--- Begin ---

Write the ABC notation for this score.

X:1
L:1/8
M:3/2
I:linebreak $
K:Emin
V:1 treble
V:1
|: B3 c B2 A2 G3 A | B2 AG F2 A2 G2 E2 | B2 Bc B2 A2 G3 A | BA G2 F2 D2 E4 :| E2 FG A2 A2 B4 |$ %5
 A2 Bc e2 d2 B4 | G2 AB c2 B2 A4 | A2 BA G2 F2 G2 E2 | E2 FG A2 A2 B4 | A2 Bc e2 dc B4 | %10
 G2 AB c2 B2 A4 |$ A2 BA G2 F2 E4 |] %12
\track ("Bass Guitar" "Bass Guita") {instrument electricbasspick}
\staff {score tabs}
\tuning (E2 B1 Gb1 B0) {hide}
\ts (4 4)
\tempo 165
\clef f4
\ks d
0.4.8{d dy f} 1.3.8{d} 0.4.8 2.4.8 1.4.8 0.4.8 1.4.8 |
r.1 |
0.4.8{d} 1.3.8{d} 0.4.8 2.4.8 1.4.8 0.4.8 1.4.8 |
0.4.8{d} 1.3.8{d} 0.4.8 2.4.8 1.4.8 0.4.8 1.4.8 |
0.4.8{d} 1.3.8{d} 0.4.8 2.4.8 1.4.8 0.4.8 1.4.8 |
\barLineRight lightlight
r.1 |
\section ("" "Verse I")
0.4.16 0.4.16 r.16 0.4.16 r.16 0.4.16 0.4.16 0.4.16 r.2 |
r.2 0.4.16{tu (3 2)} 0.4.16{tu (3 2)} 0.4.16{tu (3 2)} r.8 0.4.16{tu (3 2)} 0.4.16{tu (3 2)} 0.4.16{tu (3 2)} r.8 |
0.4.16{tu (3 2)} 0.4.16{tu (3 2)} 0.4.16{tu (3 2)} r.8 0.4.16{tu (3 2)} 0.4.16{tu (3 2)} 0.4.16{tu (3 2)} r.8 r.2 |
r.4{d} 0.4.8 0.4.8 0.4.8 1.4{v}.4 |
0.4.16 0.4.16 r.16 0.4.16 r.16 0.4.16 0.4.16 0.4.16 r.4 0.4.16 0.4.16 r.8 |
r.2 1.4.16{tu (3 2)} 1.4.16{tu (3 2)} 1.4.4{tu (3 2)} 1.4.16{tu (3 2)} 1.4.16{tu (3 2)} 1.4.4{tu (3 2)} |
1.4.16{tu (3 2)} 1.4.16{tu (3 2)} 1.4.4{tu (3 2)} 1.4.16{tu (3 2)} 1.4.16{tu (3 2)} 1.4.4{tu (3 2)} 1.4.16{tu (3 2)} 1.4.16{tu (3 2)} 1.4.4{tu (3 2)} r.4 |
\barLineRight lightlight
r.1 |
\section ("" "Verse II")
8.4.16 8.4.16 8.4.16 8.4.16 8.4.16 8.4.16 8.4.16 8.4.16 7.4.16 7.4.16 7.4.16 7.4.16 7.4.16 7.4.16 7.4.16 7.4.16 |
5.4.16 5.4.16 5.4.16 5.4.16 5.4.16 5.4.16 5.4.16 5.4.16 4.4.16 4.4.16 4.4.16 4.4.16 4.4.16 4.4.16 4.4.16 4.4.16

--- End ---

§ **DIRECTIONS FOR THIS TASK**
Give only the number of lines in the data above that contain the string "score", counting a line only when the string appears in the same letter case.

§ **FINISHED ANSWER**
2